LA NOTA DEL CONSORZIO DEL PROSCIUTTO DI PARMA
Relativamente a quanto andato in onda domenica 17 novembre all’interno della trasmissione Rai3 Report, dove è stato messo in discussione il sistema dei controlli della nostra Dop e si tenta ancora una volta di associare i produttori di Prosciutto di Parma ai casi di non rispetto del benessere animale che ha visto coinvolti alcuni allevatori, desideriamo puntualizzare quanto segue.

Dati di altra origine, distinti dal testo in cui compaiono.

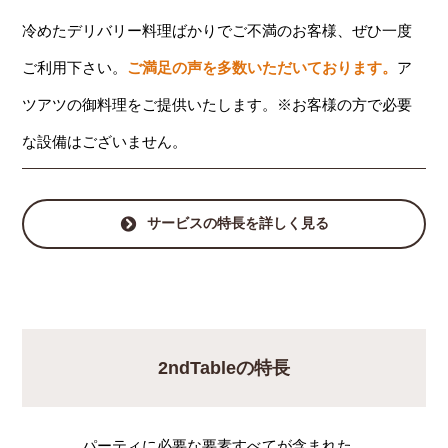
冷めたデリバリー料理ばかりでご不満のお客様、ぜひ一度
ご利用下さい。
ご満足の声を多数いただいております。
ア
ツアツの御料理をご提供いたします。※お客様の方で必要
な設備はございません。
サービスの特長を詳しく見る
2ndTableの特長
パーティに必要な要素すべてが含まれた、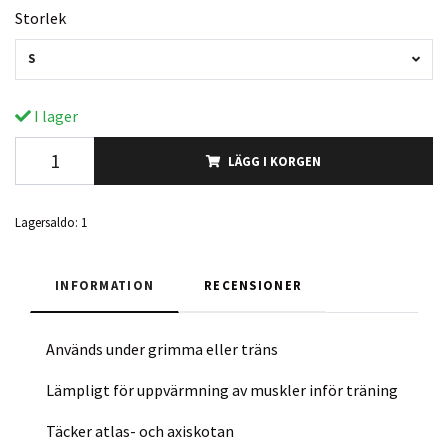
Storlek
S
I lager
LÄGG I KORGEN
Lagersaldo:
1
INFORMATION
RECENSIONER
Används under grimma eller träns
Lämpligt för uppvärmning av muskler inför träning
Täcker atlas- och axiskotan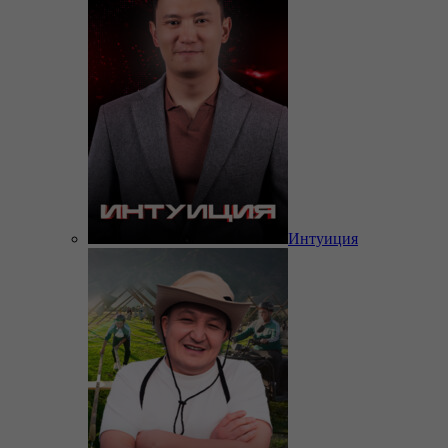
Интуиция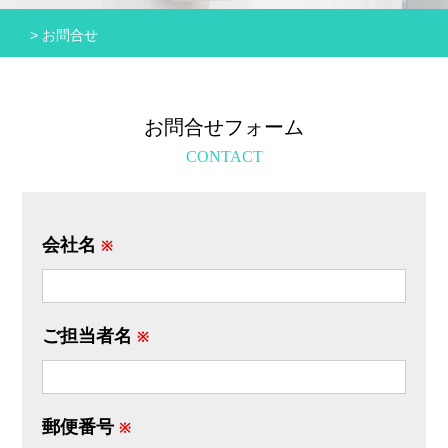
> お問合せ
お問合せフォーム
CONTACT
会社名
※
ご担当者名
※
郵便番号
※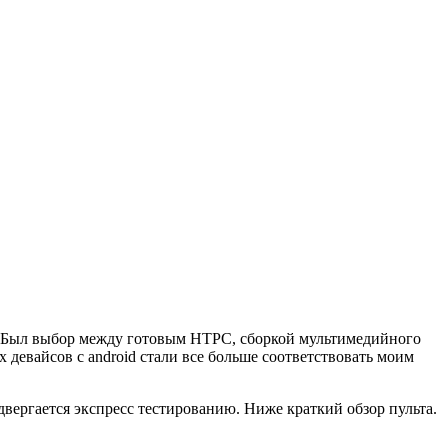
о. Был выбор между готовым HTPC, сборкой мультимедийного
девайсов c android стали все больше соответствовать моим
одвергается экспресс тестированию. Ниже краткий обзор пульта.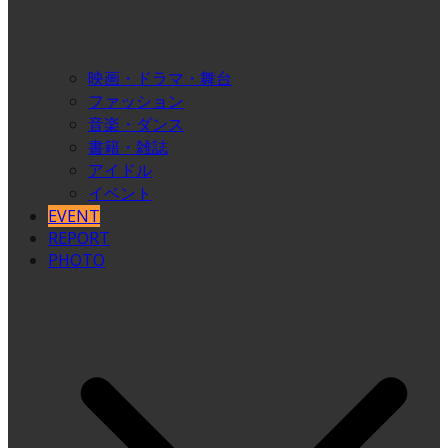
映画・ドラマ・舞台
ファッション
音楽・ダンス
書籍・雑誌
アイドル
イベント
EVENT
REPORT
PHOTO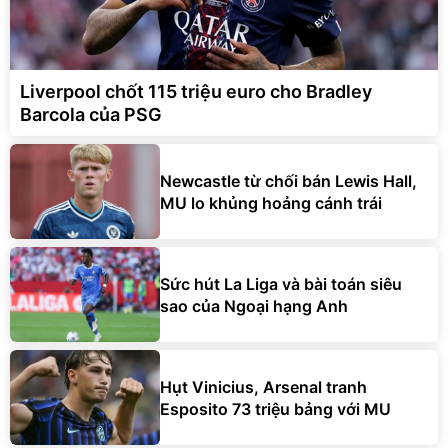
Liverpool chốt 115 triệu euro cho Bradley
Barcola của PSG
Newcastle từ chối bán Lewis Hall,
MU lo khủng hoảng cánh trái
Sức hút La Liga và bài toán siêu
sao của Ngoại hạng Anh
Hụt Vinicius, Arsenal tranh
Esposito 73 triệu bảng với MU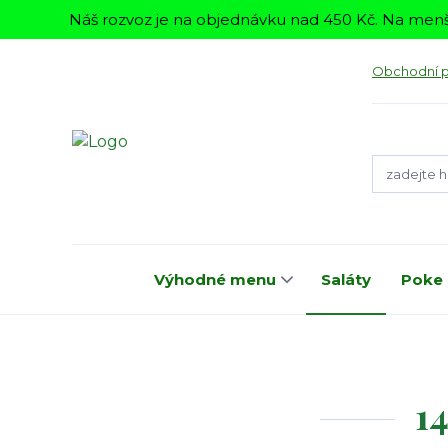
Náš rozvoz je na objednávku nad 450 Kč. Na menš
Obchodní 
Výhodné menu
Saláty
Poke
14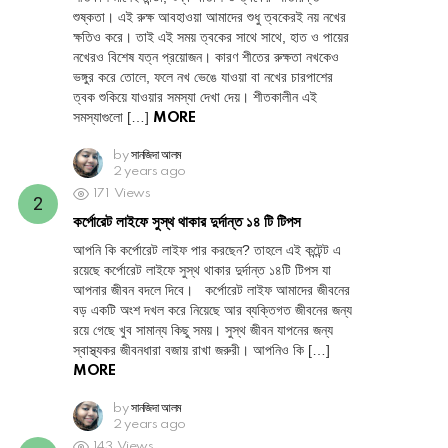
শুষ্কতা। এই রুক্ষ আবহাওয়া আমাদের শুধু ত্বকেরই নয় নখের
ক্ষতিও করে। তাই এই সময় ত্বকের সাথে সাথে, হাত ও পায়ের
নখেরও বিশেষ যত্ন প্রয়োজন। কারণ শীতের রুক্ষতা নখকেও
ভঙ্গুর করে তোলে, ফলে নখ ভেঙে যাওয়া বা নখের চারপাশের
ত্বক শুকিয়ে যাওয়ার সমস্যা দেখা দেয়। শীতকালীন এই
সমস্যাগুলো […]
MORE
by
সানজিদা আলম
2 years ago
171
Views
কর্পোরেট লাইফে সুস্থ থাকার দুর্দান্ত ১৪ টি টিপস
আপনি কি কর্পোরেট লাইফ পার করছেন? তাহলে এই কন্টেন্ট এ
রয়েছে কর্পোরেট লাইফে সুস্থ থাকার দুর্দান্ত ১৪টি টিপস যা
আপনার জীবন বদলে দিবে। কর্পোরেট লাইফ আমাদের জীবনের
বড় একটি অংশ দখল করে নিয়েছে আর ব্যক্তিগত জীবনের জন্য
রয়ে গেছে খুব সামান্য কিছু সময়। সুস্থ জীবন যাপনের জন্য
স্বাস্থ্যকর জীবনধারা বজায় রাখা জরুরী। আপনিও কি […]
MORE
by
সানজিদা আলম
2 years ago
143
Views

Il nuovo disciplinare del Prosciutto di Parma, entrato in vigore a settembre 2023 con l’obiettivo di migliorare ulteriormente la qualità, la distintività e le garanzie del Prosciutto di Parma, ha comportato regole qualitative più restrittive e un piano di controlli più severo.
I primi 12 mesi di controlli e rilevazioni effettuate dall’Organismo di Certificazione per verificare e garantire l’idoneità al nuovo disciplinare del Prosciutto di Parma, hanno fornito i seguenti risultati:
931.571 suini distolti dal circuito Dop
711.628 cosce fresche distolte dalla lavorazione del Prosciutto di Parma
71.334 prosciutti in stagionatura distolti dalla certificazione del Prosciutto di Parma
Questi risultati sono la testimonianza concreta dell’efficacia e della severità dei controlli effettuati sul comparto del Prosciutto di Parma; sono anche la risposta del Consorzio del Prosciutto di Parma a chi, per ideologia, discredita e delegittima in modo sistematico e pretestuoso il nostro Consorzio con la finalità di attaccare in modo più generale il settore delle carni, arrivando a gettare fango sulla serietà e la professionalità delle lavoratrici e dei lavoratori del comparto, ai quali va tutta la nostra solidarietà.
Solidarietà che invece non possiamo assolutamente avere verso chi commette crimini contro gli animali, come i casi di alcuni allevamenti mostrati nel servizio di Report.
A tal proposito, a tutela dell’immagine e della reputazione delle 130 aziende che formano il Consorzio del Prosciutto di Parma, riteniamo doveroso precisare che gli allevamenti in questione non sono produttori di Prosciutto di Parma e, non essendo associati al nostro Consorzio, non abbiamo la facoltà di poterli radiare né, ovviamente, la titolarità di far chiudere delle aziende provocando anche il licenziamento del loro personale.
Il nostro Consorzio continuerà a garantire il rispetto delle regole della Dop per offrire il massimo della qualità a tutti i nostri clienti.